THE CROWLEY TAROT: THE HANDBOOK TO THE CARDS (Akron & Hajo Banzhaf, 1995). I got this because I don’t understand the book Crowley himself wrote regarding the Thoth deck. I don’t even know where my copy of the Crowley book is now, I may have sold it. The guy at the shop where I bought this was having a mental breakdown of some sort. He was talking very fast, burning too much sage, and weeping, and he followed me out to my car trying to tell me stuff about the universe after I checked out. I hope he's okay, I'm worried about him. The book is good so far, it’s much more clear and easy to understand than the stuff Crowley wrote.
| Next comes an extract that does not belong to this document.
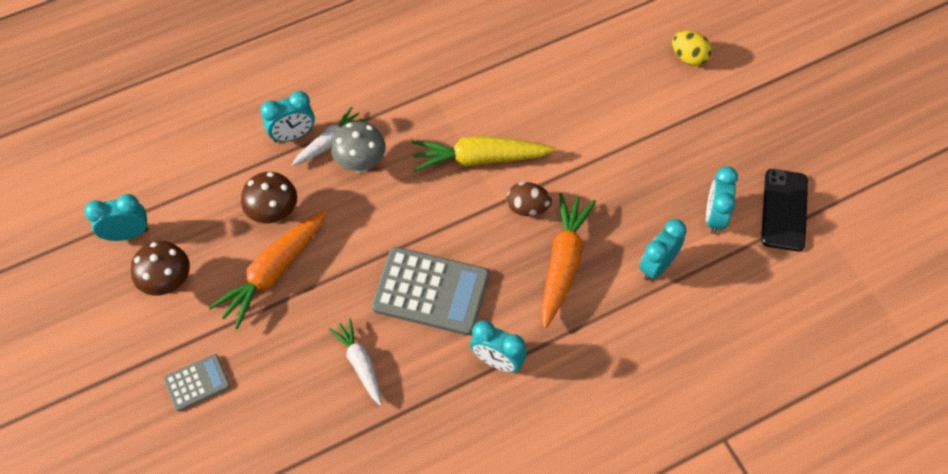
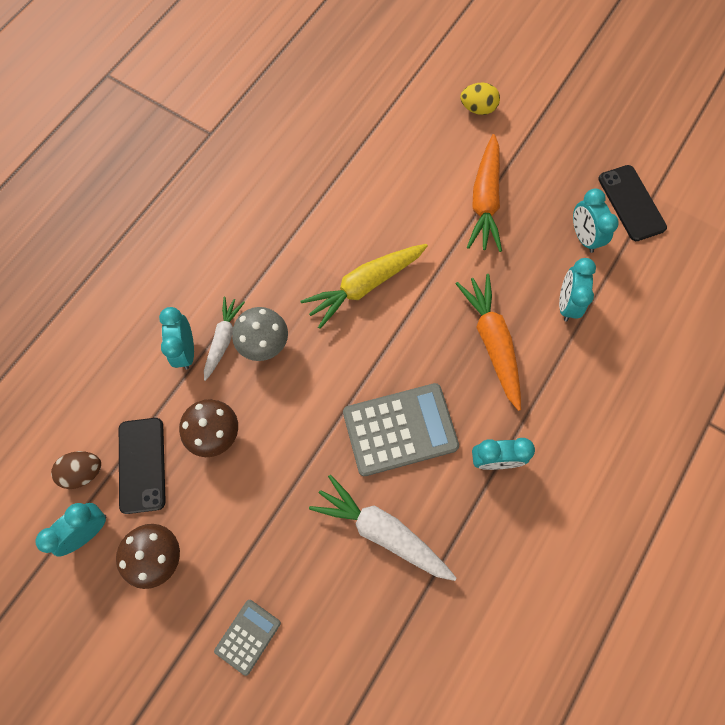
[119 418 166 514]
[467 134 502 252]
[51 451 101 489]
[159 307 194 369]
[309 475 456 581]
But honestly I’ve only read like 7 pages so far and I’m just including it here to make it seem like I read more books in the past couple months than I actually did. 
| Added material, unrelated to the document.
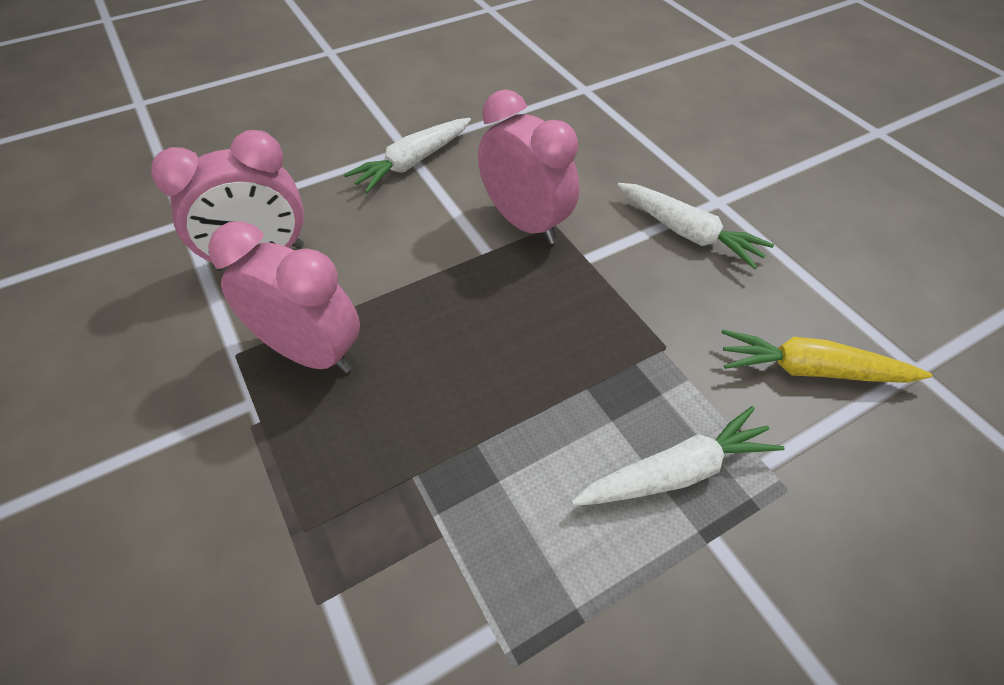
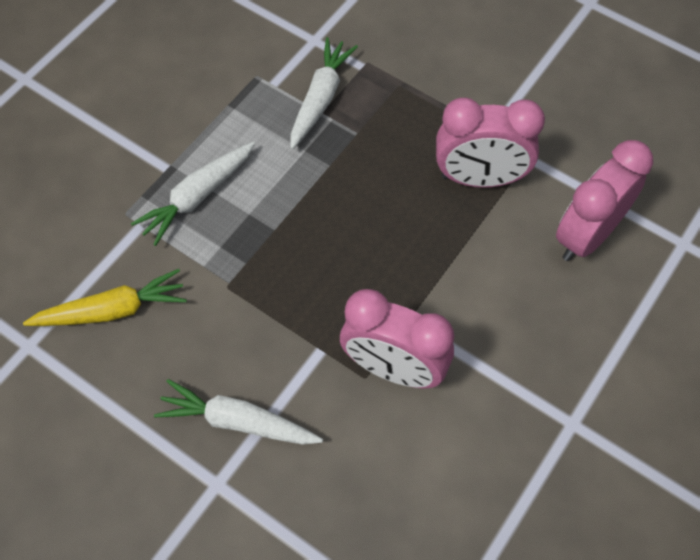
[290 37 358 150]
DONALD GOINES (Calvin Westra, 2022) Propulsive, repugnant, shocking, nasty, wholesome, hallucinatory, filled with masturbation and puppets, richly imagined, minimalist prose but maximalist plot/imagery, tripped out, referential & allusive yet totally unique, and also just a beautifully designed, joyful object that makes you happy when you hold it in your hands. I loved Calvin’s previous book Family Annihilator and I love this one too. 


EVERYTHING IS TOTALLY FINE (Zac Smith, 2022) I still haven’t finished this. I’m reading it right now. I mean like, right now right now, not right now in general. I’m sitting here reading it as I type this. I’m typing with both hands and holding the book under my chin and reading it upside down, and I’m also masturbating at the same time by rubbing my computer against my erect penis. I’m also drinking an Arnold Palmer through a straw, and juggling several bowling pins using my feet, and I’m naked. I’m catching the bowling pins between my toes, which are grossly enlarged and have wide boiling pin shaped indentations between them. The pins are making a sound like thwut thwut thwut as they land in the spaces between my toes, and the laptop is making a sound like dkl dkl dkl as it rubs against my penis. Now I am sticking out my tongue and waggling it at you as I do all of this. Now I am in jail because you called the cops on me for doing all of those previous things. Now I am getting called out on a blog post for style stealing (the gravest of all literary crimes) because I stole Zac Smith’s style when I wrote this review of Zac Smith’s book Everything Is Totally Fine by Zac Smith by Eveything is Totally Fine Zac Smith by Zac smith and published it on my Zac Smith blog is everything is Tottally Zacc Smith blog is totally Zac smithh is everything blog is totally fine is everything is totally fine by Zac Smith.